Graduate Training Program in Clinic Investigation, Johns Hopkins University Bloomberg School of Public Health, Baltimore, MD, 21205, USA.
Soc Psychiatry Psychiatr Epidemiol. 2023 Jan;58(1):141-151. doi: 10.1007/s00127-021-02184-9. Epub 2021 Nov 24.
Psychiatric comorbidity is defined as the joint occurrence of two or more mental or substance use disorders. Widespread psychiatric comorbidity has been reported in treatment and population-based studies. The aim of this study was to measure the extent and impact of psychiatric comorbidity in a cohort of the Baltimore Epidemiologic Catchment Area study.

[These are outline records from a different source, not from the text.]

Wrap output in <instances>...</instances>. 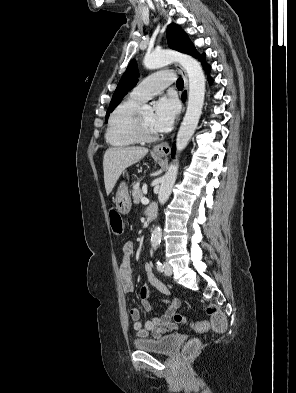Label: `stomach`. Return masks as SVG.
<instances>
[{
	"label": "stomach",
	"mask_w": 296,
	"mask_h": 393,
	"mask_svg": "<svg viewBox=\"0 0 296 393\" xmlns=\"http://www.w3.org/2000/svg\"><path fill=\"white\" fill-rule=\"evenodd\" d=\"M162 155H159L161 157ZM116 208L121 214H128L131 209V199L128 192V187L125 182H122L116 192L115 196Z\"/></svg>",
	"instance_id": "0dacf381"
}]
</instances>
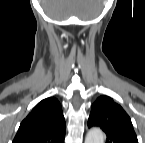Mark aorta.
Listing matches in <instances>:
<instances>
[{
  "label": "aorta",
  "instance_id": "1",
  "mask_svg": "<svg viewBox=\"0 0 145 143\" xmlns=\"http://www.w3.org/2000/svg\"><path fill=\"white\" fill-rule=\"evenodd\" d=\"M85 143H104V134L99 128H92L88 131Z\"/></svg>",
  "mask_w": 145,
  "mask_h": 143
}]
</instances>
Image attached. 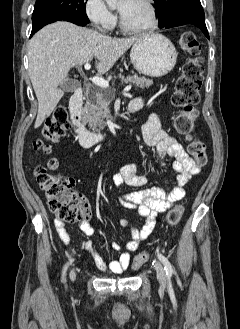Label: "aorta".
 <instances>
[{"label":"aorta","instance_id":"obj_1","mask_svg":"<svg viewBox=\"0 0 240 329\" xmlns=\"http://www.w3.org/2000/svg\"><path fill=\"white\" fill-rule=\"evenodd\" d=\"M124 0H106L110 7H116L118 4L122 3Z\"/></svg>","mask_w":240,"mask_h":329}]
</instances>
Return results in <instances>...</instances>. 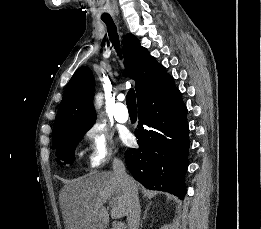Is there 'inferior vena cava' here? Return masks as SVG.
Instances as JSON below:
<instances>
[{"label": "inferior vena cava", "instance_id": "inferior-vena-cava-1", "mask_svg": "<svg viewBox=\"0 0 261 229\" xmlns=\"http://www.w3.org/2000/svg\"><path fill=\"white\" fill-rule=\"evenodd\" d=\"M112 169L113 173L120 177L121 185L129 199L127 227L128 229H139L141 209L136 185L133 179L127 175L123 161L113 159Z\"/></svg>", "mask_w": 261, "mask_h": 229}]
</instances>
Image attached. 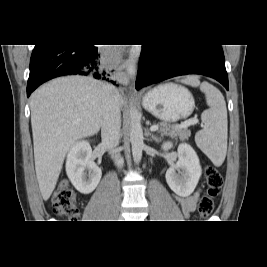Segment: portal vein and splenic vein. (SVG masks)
I'll return each instance as SVG.
<instances>
[{"label": "portal vein and splenic vein", "mask_w": 267, "mask_h": 267, "mask_svg": "<svg viewBox=\"0 0 267 267\" xmlns=\"http://www.w3.org/2000/svg\"><path fill=\"white\" fill-rule=\"evenodd\" d=\"M198 123V119L196 118H192V119H189V120H186L185 122L181 123L180 125H178L179 128H187L191 125H195ZM159 126L158 125H153L150 127V130L151 131H156L158 130Z\"/></svg>", "instance_id": "18ae733b"}]
</instances>
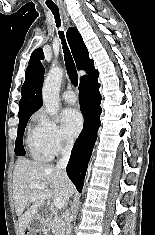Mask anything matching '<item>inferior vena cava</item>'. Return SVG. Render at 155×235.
Here are the masks:
<instances>
[{"label": "inferior vena cava", "instance_id": "602c4592", "mask_svg": "<svg viewBox=\"0 0 155 235\" xmlns=\"http://www.w3.org/2000/svg\"><path fill=\"white\" fill-rule=\"evenodd\" d=\"M73 140L69 139L66 142L65 147L62 150V158L57 162L56 169L62 170L66 168V165L69 161L71 149H72Z\"/></svg>", "mask_w": 155, "mask_h": 235}]
</instances>
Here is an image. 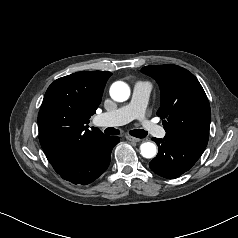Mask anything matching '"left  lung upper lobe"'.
Wrapping results in <instances>:
<instances>
[{
  "label": "left lung upper lobe",
  "instance_id": "left-lung-upper-lobe-1",
  "mask_svg": "<svg viewBox=\"0 0 238 238\" xmlns=\"http://www.w3.org/2000/svg\"><path fill=\"white\" fill-rule=\"evenodd\" d=\"M141 72L159 84L161 102L157 115L163 119L166 135L206 146L211 110L197 78L177 65H150Z\"/></svg>",
  "mask_w": 238,
  "mask_h": 238
}]
</instances>
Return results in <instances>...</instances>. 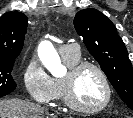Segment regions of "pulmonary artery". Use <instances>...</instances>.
Returning a JSON list of instances; mask_svg holds the SVG:
<instances>
[{"instance_id": "obj_1", "label": "pulmonary artery", "mask_w": 133, "mask_h": 118, "mask_svg": "<svg viewBox=\"0 0 133 118\" xmlns=\"http://www.w3.org/2000/svg\"><path fill=\"white\" fill-rule=\"evenodd\" d=\"M62 56H74L79 54V47L75 44L63 45L60 47Z\"/></svg>"}]
</instances>
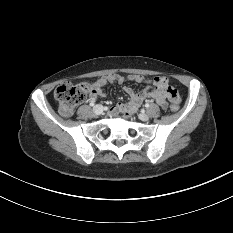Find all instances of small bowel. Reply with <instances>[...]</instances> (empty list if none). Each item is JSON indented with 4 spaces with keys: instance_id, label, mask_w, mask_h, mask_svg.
Masks as SVG:
<instances>
[{
    "instance_id": "1",
    "label": "small bowel",
    "mask_w": 233,
    "mask_h": 233,
    "mask_svg": "<svg viewBox=\"0 0 233 233\" xmlns=\"http://www.w3.org/2000/svg\"><path fill=\"white\" fill-rule=\"evenodd\" d=\"M130 81L137 83L144 82V77L138 74H132L128 77ZM125 78L120 74H109L107 76L100 77L94 81L91 85V100L105 97L104 87L107 83H123ZM151 86L147 87L140 92H135L130 87H124V92L129 96L127 103H117L111 110V114L116 112H123L126 117L134 114L141 106L143 101L147 99H154L163 109L167 108V98L170 100L171 91L173 89L164 77H156L150 82Z\"/></svg>"
}]
</instances>
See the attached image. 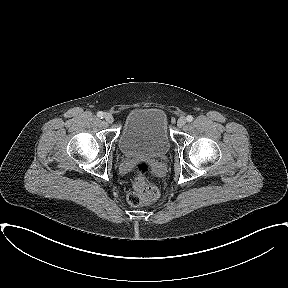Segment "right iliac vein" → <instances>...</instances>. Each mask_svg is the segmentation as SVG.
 <instances>
[{
    "mask_svg": "<svg viewBox=\"0 0 288 288\" xmlns=\"http://www.w3.org/2000/svg\"><path fill=\"white\" fill-rule=\"evenodd\" d=\"M104 118H105L106 122L110 123V124L113 123V121H114L113 116L109 113H107Z\"/></svg>",
    "mask_w": 288,
    "mask_h": 288,
    "instance_id": "63e3f726",
    "label": "right iliac vein"
}]
</instances>
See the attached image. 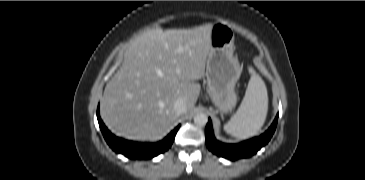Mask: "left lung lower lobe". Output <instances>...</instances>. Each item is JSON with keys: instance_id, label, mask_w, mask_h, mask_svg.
I'll return each mask as SVG.
<instances>
[{"instance_id": "0a47b994", "label": "left lung lower lobe", "mask_w": 365, "mask_h": 180, "mask_svg": "<svg viewBox=\"0 0 365 180\" xmlns=\"http://www.w3.org/2000/svg\"><path fill=\"white\" fill-rule=\"evenodd\" d=\"M277 121L278 115L276 116L270 128L259 137H255L239 144H225L215 139L212 129V123L209 119L205 129L207 147L216 155L230 160L250 157L256 154L261 147L269 142L276 129Z\"/></svg>"}]
</instances>
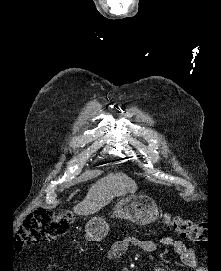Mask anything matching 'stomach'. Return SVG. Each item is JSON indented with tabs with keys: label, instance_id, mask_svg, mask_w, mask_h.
Here are the masks:
<instances>
[{
	"label": "stomach",
	"instance_id": "0dacf381",
	"mask_svg": "<svg viewBox=\"0 0 221 271\" xmlns=\"http://www.w3.org/2000/svg\"><path fill=\"white\" fill-rule=\"evenodd\" d=\"M157 203L154 202V197H122L116 203L113 215L116 217H129L134 223L145 225L150 223L154 215L158 213ZM109 231L108 223H105L101 217H92L85 225V233L87 239L91 241H101Z\"/></svg>",
	"mask_w": 221,
	"mask_h": 271
}]
</instances>
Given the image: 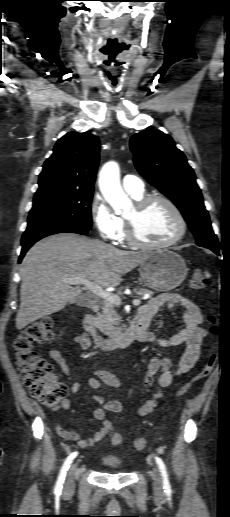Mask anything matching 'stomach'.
Segmentation results:
<instances>
[{"label": "stomach", "mask_w": 230, "mask_h": 517, "mask_svg": "<svg viewBox=\"0 0 230 517\" xmlns=\"http://www.w3.org/2000/svg\"><path fill=\"white\" fill-rule=\"evenodd\" d=\"M139 272L144 284L159 292H168L178 287L187 276L184 259L168 249L149 253L140 265Z\"/></svg>", "instance_id": "obj_1"}]
</instances>
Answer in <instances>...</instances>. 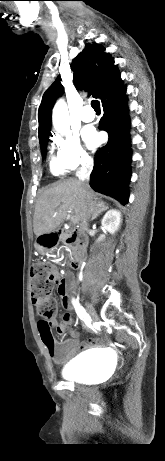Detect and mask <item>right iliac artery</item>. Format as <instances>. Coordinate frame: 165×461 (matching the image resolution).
Listing matches in <instances>:
<instances>
[{"label":"right iliac artery","instance_id":"82829eb1","mask_svg":"<svg viewBox=\"0 0 165 461\" xmlns=\"http://www.w3.org/2000/svg\"><path fill=\"white\" fill-rule=\"evenodd\" d=\"M73 304H74V307H75L76 311L78 312V314H80L87 322H90V321H91V318H90V316L86 313V311L84 310V308L81 307L77 301H74Z\"/></svg>","mask_w":165,"mask_h":461}]
</instances>
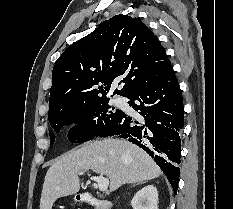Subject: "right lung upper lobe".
Returning <instances> with one entry per match:
<instances>
[{
    "mask_svg": "<svg viewBox=\"0 0 233 209\" xmlns=\"http://www.w3.org/2000/svg\"><path fill=\"white\" fill-rule=\"evenodd\" d=\"M171 66L159 40L142 21L115 15L70 45L56 61L48 114L107 98L116 78H122L123 88L113 94L128 97L157 82Z\"/></svg>",
    "mask_w": 233,
    "mask_h": 209,
    "instance_id": "cb5924a9",
    "label": "right lung upper lobe"
}]
</instances>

We examined the comorbidity burden of 16 mental disorders in a cohort of 847 participants using both established and novel analytical approaches The Comorbidity to Diagnosis Inflation Ratio (CDIR), is a statistical instrument that quantifies impact of pairwise comorbid associations, both on the whole sample, as well as on each specific disorder.
Most anxiety disorders had substantial co-occurrence with each other, as well as with Major Depressive Disorder (MDD). In addition, mood disorders had a high degree of comorbidity with Alcohol Dependence (AD). The CDIR for the whole sample was 1.32, indicating a ratio of 132 comorbidities per 100 diagnoses. The conditions with high sample prevalence were relatively less comorbid than the low prevalence conditions. Obsessive Compulsive Disorder had a comorbidity burden that was 89% greater than the overall sample.
Anxiety disorders are highly interrelated, as well as highly comorbid with depression. The comorbidity phenomenon is linked to the differential prevalence of the analyzed conditions. Comorbidity frequency (most prevalent comorbid condition) appears mutually exclusive to comorbidity burden (most widely interrelated condition). While AD and MDD were the most frequently diagnosed disorders; low prevalence conditions as OCD and GAD were the most widely interrelated.
精神共病被定义为两种或多种精神或物质使用障碍的共同发生。在治疗和基于人群的研究中广泛报道了精神共病。本研究的目的是测量巴尔的摩流行病学捕获区研究队列中精神共病的程度和影响。
我们使用既定和新颖的分析方法,检查了 847 名参与者中 16 种精神障碍的共病负担。共病诊断膨胀比 (CDIR) 是一种统计工具,可量化成对共病关联对整个样本以及每个特定疾病的影响。
大多数焦虑症彼此之间以及与重度抑郁症 (MDD) 有很大的共同发生。此外,情绪障碍与酒精依赖 (AD) 有很高的共病性。整个样本的 CDIR 为 1.32,表明每 100 个诊断中有 132 种共病。具有高样本患病率的疾病比低患病率的疾病共病程度更高。强迫症的共病负担比整个样本高 89%。
焦虑症之间高度相关,与抑郁症也高度共病。共病现象与分析条件的差异患病率有关。共病频率(最常见的共病情况)似乎与共病负担(最广泛相关的情况)相互排斥。虽然 AD 和 MDD 是最常诊断的疾病;但 OCD 和 GAD 等低患病率疾病是最广泛相关的。